Because timing is everything, someone raised this issue over on the How To Survive Your PhD edX course, and I figured, since I answered it there, I’d answer it here.
I’ve encountered more than a few PhD students from various universities/departments who are given guidelines when they first start. Things like: ‘you should be working 15 hours a week’ (part-time), or ‘this is a full-time job, and the hours should be as such’.
The thing is, a PhD is not a job. Yes, you might be one of those lucky ones that gets paid for it (plenty of us actually pay to do a PhD, rather than get paid for one), but that does not mean that it’s the 9-5 job your parents had. This is academia. In a nutshell, that means there are no set working hours. If it takes you 56 hours a week to do the work you need to do that week then…you have a 56 hours working week.
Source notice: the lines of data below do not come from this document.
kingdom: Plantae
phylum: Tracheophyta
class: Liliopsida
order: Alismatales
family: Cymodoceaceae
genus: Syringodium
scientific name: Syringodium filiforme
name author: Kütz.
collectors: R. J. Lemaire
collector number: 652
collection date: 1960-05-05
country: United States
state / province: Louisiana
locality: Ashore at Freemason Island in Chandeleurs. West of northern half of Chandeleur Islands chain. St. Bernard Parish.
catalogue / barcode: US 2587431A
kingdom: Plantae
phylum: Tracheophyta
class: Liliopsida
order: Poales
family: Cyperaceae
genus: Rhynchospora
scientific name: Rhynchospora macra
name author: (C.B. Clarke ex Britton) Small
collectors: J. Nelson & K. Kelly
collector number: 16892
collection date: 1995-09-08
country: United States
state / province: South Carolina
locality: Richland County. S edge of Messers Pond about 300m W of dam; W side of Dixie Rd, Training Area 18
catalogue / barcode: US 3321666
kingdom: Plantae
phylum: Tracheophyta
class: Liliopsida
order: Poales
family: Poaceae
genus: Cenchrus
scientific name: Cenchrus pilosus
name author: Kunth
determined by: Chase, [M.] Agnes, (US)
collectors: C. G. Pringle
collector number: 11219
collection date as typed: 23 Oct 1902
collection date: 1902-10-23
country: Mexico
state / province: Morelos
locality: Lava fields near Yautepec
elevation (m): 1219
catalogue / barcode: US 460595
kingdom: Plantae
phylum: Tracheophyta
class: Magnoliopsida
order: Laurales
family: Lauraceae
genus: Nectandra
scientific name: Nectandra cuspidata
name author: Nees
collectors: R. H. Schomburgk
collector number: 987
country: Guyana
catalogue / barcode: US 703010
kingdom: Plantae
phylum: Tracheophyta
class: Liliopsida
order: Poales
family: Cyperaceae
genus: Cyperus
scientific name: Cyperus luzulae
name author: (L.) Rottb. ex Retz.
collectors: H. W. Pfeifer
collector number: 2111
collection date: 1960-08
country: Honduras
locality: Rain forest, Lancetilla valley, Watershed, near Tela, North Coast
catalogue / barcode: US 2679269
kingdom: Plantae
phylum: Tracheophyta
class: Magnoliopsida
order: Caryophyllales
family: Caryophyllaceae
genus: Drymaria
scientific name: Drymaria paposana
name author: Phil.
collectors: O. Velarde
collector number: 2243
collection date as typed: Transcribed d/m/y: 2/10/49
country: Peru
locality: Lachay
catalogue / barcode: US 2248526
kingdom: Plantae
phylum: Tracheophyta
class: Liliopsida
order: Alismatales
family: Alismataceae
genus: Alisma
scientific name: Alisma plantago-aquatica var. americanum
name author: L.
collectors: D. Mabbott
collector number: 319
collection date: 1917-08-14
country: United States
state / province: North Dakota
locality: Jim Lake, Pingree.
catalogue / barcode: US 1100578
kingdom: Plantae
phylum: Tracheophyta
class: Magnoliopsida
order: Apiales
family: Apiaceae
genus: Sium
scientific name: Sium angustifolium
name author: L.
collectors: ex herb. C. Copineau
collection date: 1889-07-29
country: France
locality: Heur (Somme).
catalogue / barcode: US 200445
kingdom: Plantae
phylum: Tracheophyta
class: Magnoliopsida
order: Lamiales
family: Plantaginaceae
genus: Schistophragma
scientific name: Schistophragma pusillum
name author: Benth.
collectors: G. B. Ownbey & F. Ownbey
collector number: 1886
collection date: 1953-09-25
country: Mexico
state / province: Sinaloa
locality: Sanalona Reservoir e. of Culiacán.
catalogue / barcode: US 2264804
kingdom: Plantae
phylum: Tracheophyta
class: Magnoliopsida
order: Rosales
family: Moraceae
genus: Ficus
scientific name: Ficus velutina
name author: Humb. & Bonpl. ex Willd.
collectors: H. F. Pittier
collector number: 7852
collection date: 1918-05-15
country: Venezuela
If it only takes you 20 hours to do it, fantastic.
So when your university department tells you how many hours a week they expect you to work on your PhD, treat it as a guideline, rather than a rule. Everyone works differently. In undergrad, I had friends who researched and wrote their papers over the course of one day (the day before it was due) and still got an A. I usually spent about two weeks writing my papers. That does not mean my paper was better than theirs, because I had spent more time on it. Writing, like most creative pursuits, really has nothing to do with time.
[Though practice does make perfect, if you are struggling to develop the writing technique.]
I found that, some weeks, I worked barely 10 hours on my PhD. Sometimes it was because I had work outside my thesis. Other times it was because there was a conference. Sometimes I had duties in my department or on campus that took several days. These things happen. I spent most of my PhD stressed and feeling guilty for not doing 40+ hours of work on it a week. Which is ridiculous, of course, but guilt doesn’t really care about what’s reasonable. It took me until into my 3rd year before I stopped worrying about it, and that was simply because sanity took over. What was the point of lying awake at night feeling bad about the fact I had only done 3 hours today instead of 7, when I could be getting a good night’s sleep in order to do more hours the next day.
Sanity prevails a lot in year 3. Mostly it’s because you just hit the ‘I don’t care anymore’ wall and the only way over/around/under it is to let go off all those things you did in your first couple of years that were useless. Like feeling guilty and worrying about how many hours you weren’t working.
So, my advice to you, from a completed PhD student who worked several contract jobs, did monthly duties in my department, mentored other students, still travelled and took days off, and wrote a bloody novel while being a PhD student: work however many hours you can OR however many hours you need to to reach your deadline. If that means a 56 hour week, well, get cracking.
If it means 15…then take the rest of the day off and stop worrying about it. You’ll be better for it tomorrow.